Moncler Can Thank China For Its Comeback

    Although Moncler posted strong Q1 results, with revenues rising 21 percent, CEO Remo Ruffini says there’s still much work to be done.
    Although Moncler posted strong Q1 results, with revenues rising 21 percent, CEO Remo Ruffini says there’s still much work to be done. Photo: Courtesy of Moncler
      Published   in Fashion

    Backed by its strong growth in Asia and with e-commerce, Moncler has begun what it calls a year “of rebirth and fresh energy.”

    On April 22, the luxury puffer jacket maker reported that its revenues rose 21 percent to 439 million (365.5 million euros) in the first quarter of 2021, just beating analyst expectations of 433 million (361 million euros).

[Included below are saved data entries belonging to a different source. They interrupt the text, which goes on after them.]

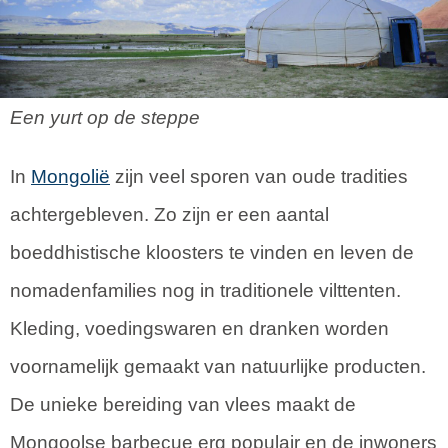
Een yurt op de steppe
In
Mongolië
zijn veel sporen van oude tradities
achtergebleven. Zo zijn er een aantal
boeddhistische kloosters te vinden en leven de
nomadenfamilies nog in traditionele vilttenten.
Kleding, voedingswaren en dranken worden
voornamelijk gemaakt van natuurlijke producten.
De unieke bereiding van vlees maakt de
Mongoolse barbecue erg populair en de inwoners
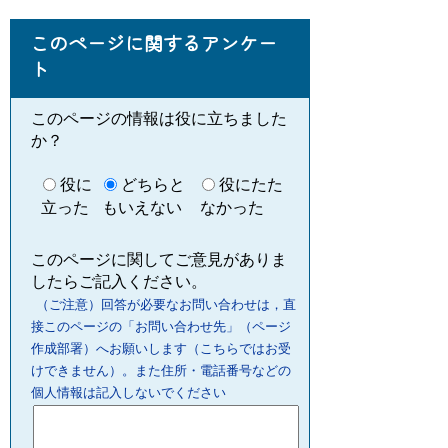
このページに関するアンケー
ト
このページの情報は役に立ちました
か？
役に
どちらと
役にたた
立った
もいえない
なかった
このページに関してご意見がありま
したらご記入ください。
（ご注意）回答が必要なお問い合わせは，直
接このページの「お問い合わせ先」（ページ
作成部署）へお願いします（こちらではお受
けできません）。また住所・電話番号などの
個人情報は記入しないでください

However, unlike competitors LVMH and Kering, which boasted rebounds beyond pre-pandemic levels over the past few days, Moncler fell a tad short, as its revenues were down 2 percent compared to Q1 of 2019.

    By region, the Milan-based house saw Asia sales soar 53 percent, largely thanks to Mainland China and Korea, while the Americas climbed 34 percent in revenues. Those jumps contrast with its home market of Italy, where sales tumbled 16 percent due to continued store closures and the absence of tourists.

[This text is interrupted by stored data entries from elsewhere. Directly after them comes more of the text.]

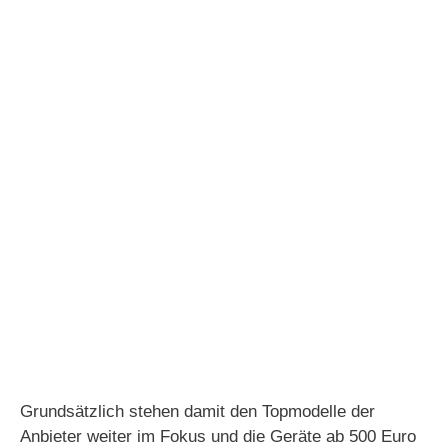
Grundsätzlich stehen damit den Topmodelle der
Anbieter weiter im Fokus und die Geräte ab 500 Euro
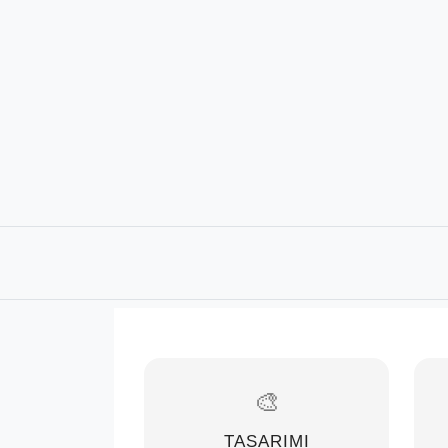
🎨
TASARIMI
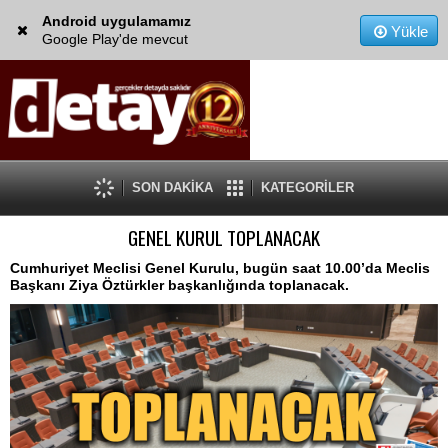
Android uygulamamız
Yükle
Google Play'de mevcut
SON DAKİKA
KATEGORİLER
GENEL KURUL TOPLANACAK
Cumhuriyet Meclisi Genel Kurulu, bugün saat 10.00’da Meclis
Başkanı Ziya Öztürkler başkanlığında toplanacak.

    Although CEO Remo Ruffini acknowledged that the first three months were “very good,” he also stressed how much work the brand still had in front of it. “Our customers — wherever they are, and whether they meet us in a physical or digital space — expect an ever-changing, unique and exciting experience,” he stated in a press release.

    This focus on innovating retail experiences and resonating with consumers has been especially apparent in China. At the beginning of the year, Moncler tapped Chinese photographer Leslie Zhang to ring in the Year of the Ox while adding red hues, kung fu, traditional architecture, and other Chinese aesthetics to its ongoing Moncler Voices campaign. Beforehand, the fashion house launched a series of online and offline events in the market to maximize exposure for its Hiroshi Fujiwara collaboration, also employing a star-studded livestream and a food truck in Shanghai.

    And there are no signs that the brand will be slowing down. With its Stone Island acquisition completed as of March 31, Moncler is now off to tackle other projects in the pipeline. In addition to releasing an adventure-themed Genius collection for Spring/Summer 2021, the brand also plans to stage a Genius Show in Shanghai in September and open its first outpost in Ningbo.

    As the luxury sector finally recovers and competition ramps up, Moncler’s allergy to stagnancy will serve it well moving forward. “Our products caught [our customers] yesterday, but it is the relationship we strengthen today that will allow us to continue to engage with them tomorrow, around the world, and across every touchpoint,” Ruffini added.